**** Exercise materials

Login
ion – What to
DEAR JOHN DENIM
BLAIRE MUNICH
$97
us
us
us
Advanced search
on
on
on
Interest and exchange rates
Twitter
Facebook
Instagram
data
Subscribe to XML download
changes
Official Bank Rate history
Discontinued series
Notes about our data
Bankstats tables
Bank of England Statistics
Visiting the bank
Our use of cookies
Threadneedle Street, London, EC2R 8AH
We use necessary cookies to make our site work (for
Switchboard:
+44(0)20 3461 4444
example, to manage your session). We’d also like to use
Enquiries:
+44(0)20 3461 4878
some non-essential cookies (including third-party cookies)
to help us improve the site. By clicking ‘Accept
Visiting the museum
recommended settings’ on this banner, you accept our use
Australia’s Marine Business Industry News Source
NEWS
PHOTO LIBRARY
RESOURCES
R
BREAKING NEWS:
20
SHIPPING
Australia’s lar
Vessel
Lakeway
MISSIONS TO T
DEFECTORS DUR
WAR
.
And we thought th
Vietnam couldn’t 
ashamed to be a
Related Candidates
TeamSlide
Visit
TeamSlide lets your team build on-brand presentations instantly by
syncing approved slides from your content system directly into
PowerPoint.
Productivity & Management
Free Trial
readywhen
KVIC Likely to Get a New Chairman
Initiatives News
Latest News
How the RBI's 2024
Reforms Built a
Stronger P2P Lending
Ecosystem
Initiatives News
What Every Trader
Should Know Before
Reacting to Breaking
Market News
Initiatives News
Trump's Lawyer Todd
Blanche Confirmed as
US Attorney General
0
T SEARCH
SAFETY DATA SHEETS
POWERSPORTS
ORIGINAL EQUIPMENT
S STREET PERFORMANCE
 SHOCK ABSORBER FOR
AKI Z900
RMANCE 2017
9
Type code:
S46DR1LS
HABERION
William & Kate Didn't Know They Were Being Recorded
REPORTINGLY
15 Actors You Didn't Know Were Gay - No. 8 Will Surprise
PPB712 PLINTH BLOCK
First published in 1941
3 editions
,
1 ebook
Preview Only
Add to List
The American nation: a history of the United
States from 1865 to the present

********

#### Your objective:
Copy out every one of the lines above word for word, keeping their order.

#### Answer to this exercise:
Login
ion – What to
DEAR JOHN DENIM
BLAIRE MUNICH
$97
us
us
us
Advanced search
on
on
on
Interest and exchange rates
Twitter
Facebook
Instagram
data
Subscribe to XML download
changes
Official Bank Rate history
Discontinued series
Notes about our data
Bankstats tables
Bank of England Statistics
Visiting the bank
Our use of cookies
Threadneedle Street, London, EC2R 8AH
We use necessary cookies to make our site work (for
Switchboard:
+44(0)20 3461 4444
example, to manage your session). We’d also like to use
Enquiries:
+44(0)20 3461 4878
some non-essential cookies (including third-party cookies)
to help us improve the site. By clicking ‘Accept
Visiting the museum
recommended settings’ on this banner, you accept our use
Australia’s Marine Business Industry News Source
NEWS
PHOTO LIBRARY
RESOURCES
R
BREAKING NEWS:
20
SHIPPING
Australia’s lar
Vessel
Lakeway
MISSIONS TO T
DEFECTORS DUR
WAR
.
And we thought th
Vietnam couldn’t 
ashamed to be a
Related Candidates
TeamSlide
Visit
TeamSlide lets your team build on-brand presentations instantly by
syncing approved slides from your content system directly into
PowerPoint.
Productivity & Management
Free Trial
readywhen
KVIC Likely to Get a New Chairman
Initiatives News
Latest News
How the RBI's 2024
Reforms Built a
Stronger P2P Lending
Ecosystem
Initiatives News
What Every Trader
Should Know Before
Reacting to Breaking
Market News
Initiatives News
Trump's Lawyer Todd
Blanche Confirmed as
US Attorney General
0
T SEARCH
SAFETY DATA SHEETS
POWERSPORTS
ORIGINAL EQUIPMENT
S STREET PERFORMANCE
 SHOCK ABSORBER FOR
AKI Z900
RMANCE 2017
9
Type code:
S46DR1LS
HABERION
William & Kate Didn't Know They Were Being Recorded
REPORTINGLY
15 Actors You Didn't Know Were Gay - No. 8 Will Surprise
PPB712 PLINTH BLOCK
First published in 1941
3 editions
,
1 ebook
Preview Only
Add to List
The American nation: a history of the United
States from 1865 to the present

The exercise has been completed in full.